Thanks to the lease-holds lobbyists have obtained on the majority of U.S. House and Senate members, bank executives and Wall Street speculators are breezing along in the business-as-usual practices of creepy credit default swaps, cheesy derivatives and risky investments of free cash from the Federal Reserve.

But, not all arrogance is confined to Wall Street, as it turns out.  Why, there’s even some to be found in beautiful downtown Redding.  For the second day in a row today, a gathering of something like 20 of the Department of Fish and Game’s highest paid officials is taking place in the conference room of the DFG’s Locust Street offices.

DFG regional managers from as far away as San Diego are sitting with soon-to-be ex-DFG director Don Koch and his Sacramento entourage to talk about… who knows? They hadn’t returned a phone call from anewsafe.com as of 11 a.m. Thursday

(Regional Manager Gary Stacey called back Thursday afternoon.
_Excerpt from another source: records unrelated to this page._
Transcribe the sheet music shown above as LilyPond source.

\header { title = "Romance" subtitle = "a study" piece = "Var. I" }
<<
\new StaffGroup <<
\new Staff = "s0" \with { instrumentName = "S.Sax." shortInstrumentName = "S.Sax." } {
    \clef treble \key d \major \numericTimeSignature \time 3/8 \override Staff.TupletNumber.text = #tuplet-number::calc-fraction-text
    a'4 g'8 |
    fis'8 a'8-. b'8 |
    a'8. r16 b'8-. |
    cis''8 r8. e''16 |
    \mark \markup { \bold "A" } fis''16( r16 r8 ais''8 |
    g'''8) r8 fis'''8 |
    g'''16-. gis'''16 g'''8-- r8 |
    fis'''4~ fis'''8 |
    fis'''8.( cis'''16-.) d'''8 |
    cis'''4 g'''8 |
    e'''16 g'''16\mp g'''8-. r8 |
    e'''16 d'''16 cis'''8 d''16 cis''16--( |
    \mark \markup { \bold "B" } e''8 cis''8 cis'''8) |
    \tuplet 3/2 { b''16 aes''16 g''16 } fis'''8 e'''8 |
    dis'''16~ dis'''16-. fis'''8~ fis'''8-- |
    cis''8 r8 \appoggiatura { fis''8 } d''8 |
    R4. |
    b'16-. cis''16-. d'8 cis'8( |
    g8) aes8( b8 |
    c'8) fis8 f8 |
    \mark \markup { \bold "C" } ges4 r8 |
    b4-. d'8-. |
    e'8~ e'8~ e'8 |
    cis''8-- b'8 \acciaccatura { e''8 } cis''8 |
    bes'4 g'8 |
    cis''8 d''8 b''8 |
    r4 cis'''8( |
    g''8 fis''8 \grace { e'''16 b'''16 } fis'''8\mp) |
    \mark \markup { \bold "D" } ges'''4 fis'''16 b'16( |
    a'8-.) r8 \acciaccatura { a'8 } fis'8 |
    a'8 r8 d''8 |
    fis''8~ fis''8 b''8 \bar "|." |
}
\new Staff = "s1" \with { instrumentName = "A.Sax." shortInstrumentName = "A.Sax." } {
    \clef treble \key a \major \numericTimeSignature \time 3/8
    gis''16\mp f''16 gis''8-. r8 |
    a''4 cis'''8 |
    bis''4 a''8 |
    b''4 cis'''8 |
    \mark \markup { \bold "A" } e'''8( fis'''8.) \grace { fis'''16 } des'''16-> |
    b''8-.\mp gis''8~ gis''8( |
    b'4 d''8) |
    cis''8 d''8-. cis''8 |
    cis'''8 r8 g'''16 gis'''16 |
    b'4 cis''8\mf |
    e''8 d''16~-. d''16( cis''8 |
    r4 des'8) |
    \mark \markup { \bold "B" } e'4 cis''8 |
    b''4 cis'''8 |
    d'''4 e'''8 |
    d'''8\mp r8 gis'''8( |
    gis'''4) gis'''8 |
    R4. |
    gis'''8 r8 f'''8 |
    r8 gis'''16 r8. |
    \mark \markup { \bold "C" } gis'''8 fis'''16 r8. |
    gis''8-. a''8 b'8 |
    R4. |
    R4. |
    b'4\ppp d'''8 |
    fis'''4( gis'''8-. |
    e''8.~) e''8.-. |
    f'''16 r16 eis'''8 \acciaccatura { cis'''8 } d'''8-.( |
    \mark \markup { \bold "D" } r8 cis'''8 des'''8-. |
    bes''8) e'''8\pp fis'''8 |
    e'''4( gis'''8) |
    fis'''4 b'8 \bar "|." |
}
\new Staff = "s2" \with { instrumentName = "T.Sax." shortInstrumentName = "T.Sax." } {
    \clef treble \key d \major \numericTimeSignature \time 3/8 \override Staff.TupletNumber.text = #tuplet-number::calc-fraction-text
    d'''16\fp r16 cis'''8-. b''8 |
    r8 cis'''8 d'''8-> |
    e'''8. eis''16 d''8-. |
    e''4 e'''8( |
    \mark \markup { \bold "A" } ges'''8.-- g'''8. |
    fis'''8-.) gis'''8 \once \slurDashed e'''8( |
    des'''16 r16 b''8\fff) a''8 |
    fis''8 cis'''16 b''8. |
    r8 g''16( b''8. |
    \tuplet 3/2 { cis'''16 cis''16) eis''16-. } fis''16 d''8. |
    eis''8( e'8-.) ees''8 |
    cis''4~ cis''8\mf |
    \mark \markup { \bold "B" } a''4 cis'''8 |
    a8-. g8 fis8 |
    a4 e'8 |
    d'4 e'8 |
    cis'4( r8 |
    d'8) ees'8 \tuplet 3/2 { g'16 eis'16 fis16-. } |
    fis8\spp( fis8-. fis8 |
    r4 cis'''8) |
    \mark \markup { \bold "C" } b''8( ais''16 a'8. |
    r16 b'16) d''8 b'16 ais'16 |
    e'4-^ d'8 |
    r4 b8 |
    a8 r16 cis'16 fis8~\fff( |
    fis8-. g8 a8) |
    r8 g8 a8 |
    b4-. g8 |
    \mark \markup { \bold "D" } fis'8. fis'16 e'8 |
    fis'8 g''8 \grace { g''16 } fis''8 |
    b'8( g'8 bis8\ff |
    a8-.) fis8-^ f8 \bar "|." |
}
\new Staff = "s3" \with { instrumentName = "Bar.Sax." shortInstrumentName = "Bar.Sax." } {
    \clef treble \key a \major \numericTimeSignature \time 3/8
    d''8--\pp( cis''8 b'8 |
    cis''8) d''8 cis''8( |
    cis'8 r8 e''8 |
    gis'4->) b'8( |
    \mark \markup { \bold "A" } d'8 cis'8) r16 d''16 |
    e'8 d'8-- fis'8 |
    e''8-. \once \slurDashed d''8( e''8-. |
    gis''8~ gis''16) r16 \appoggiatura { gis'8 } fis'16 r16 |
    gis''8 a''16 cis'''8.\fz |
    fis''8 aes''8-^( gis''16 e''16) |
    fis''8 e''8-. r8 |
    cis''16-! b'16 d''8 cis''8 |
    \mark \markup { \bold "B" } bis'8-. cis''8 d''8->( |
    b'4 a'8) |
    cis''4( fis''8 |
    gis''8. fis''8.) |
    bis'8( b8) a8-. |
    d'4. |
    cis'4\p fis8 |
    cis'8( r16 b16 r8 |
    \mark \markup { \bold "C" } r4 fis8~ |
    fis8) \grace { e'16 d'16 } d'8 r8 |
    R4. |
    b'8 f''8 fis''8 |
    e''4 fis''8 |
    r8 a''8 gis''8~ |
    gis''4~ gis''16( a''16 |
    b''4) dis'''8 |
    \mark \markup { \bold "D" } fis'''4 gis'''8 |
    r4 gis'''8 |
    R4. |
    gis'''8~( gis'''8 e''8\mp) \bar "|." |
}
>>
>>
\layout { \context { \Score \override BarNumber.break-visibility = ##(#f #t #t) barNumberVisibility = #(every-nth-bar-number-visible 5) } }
He said it was a routine regional operations meeting of the director and deputy directors about various issues facing the department, and it required overnight travel but was over by midafternoon.” About 15 people attended.)

Well, what difference does it make what the discussions were about?  By rough guess, there will be upwards of $1.5 million worth of annual salaries in the room, brought to Redding through the generosity of California citizens who are providing thousands of dollars worth of travel, lodging and meal expense.

Just down the halls from the blather in the conference room, hard-working DFG employees keeping track of license sales, streambed alteration permits and trout plants are working under blood-letting 15 percent cuts in their hours and pay (but make sure you get the same amount of work done!).  They include families who have closed off most rooms of their houses to curb heating and cooling bills in hopes of making it to the next reduced paycheck.

The working employees of the DFG are painfully aware that California state government — run by the worst collection of legislative droolers in the state’s history — continues to stare down the barrel of a deficit conservatively estimated at $25 billion.  State government is reeling.  Except, apparently, in the conference room on Locust Street.

Clearly there is plenty of money, and time, at the upper levels of the DFG to arrange for the travel of its highest salaried people from as far away as 900 miles for a “meeting” — when for considerably less taxpayer money they could have met in one of the many conference rooms in one of the many buildings the DFG rents in downtown Sacramento, and probably concluded their extremely important discussions in one day.

But led by Koch — for whom a trip to Redding is a trip home, given he maintained his Redding residence during his 18 or so months as DFG director — the top brass at the DFG have given themselves a free trip to one of the most beautiful places in California so they can sit around a large conference room table to chitchat over items they could easily have covered via teleconference.  But what fun is there in that?

California citizens are in a cynical mood when it comes to state government and, naturally, the grunt-level employees of the state system are paying the price.  But that’s no longer Don Koch’s problem.

He announced he is retiring come November.  It’s not clear, but it is likely that his monthly retirement checks will be based entirely on his highest single year of pay, which as it turns out is the past 12 months he has been DFG director.  Best guess is that he will have to try to get by on something around $8,000 to $9,000 a month in pension pay.

Maybe he can close off a couple of rooms of his house.

Paul Wertz spent 30 years with the Department of Fish and Game before he retired in 2002.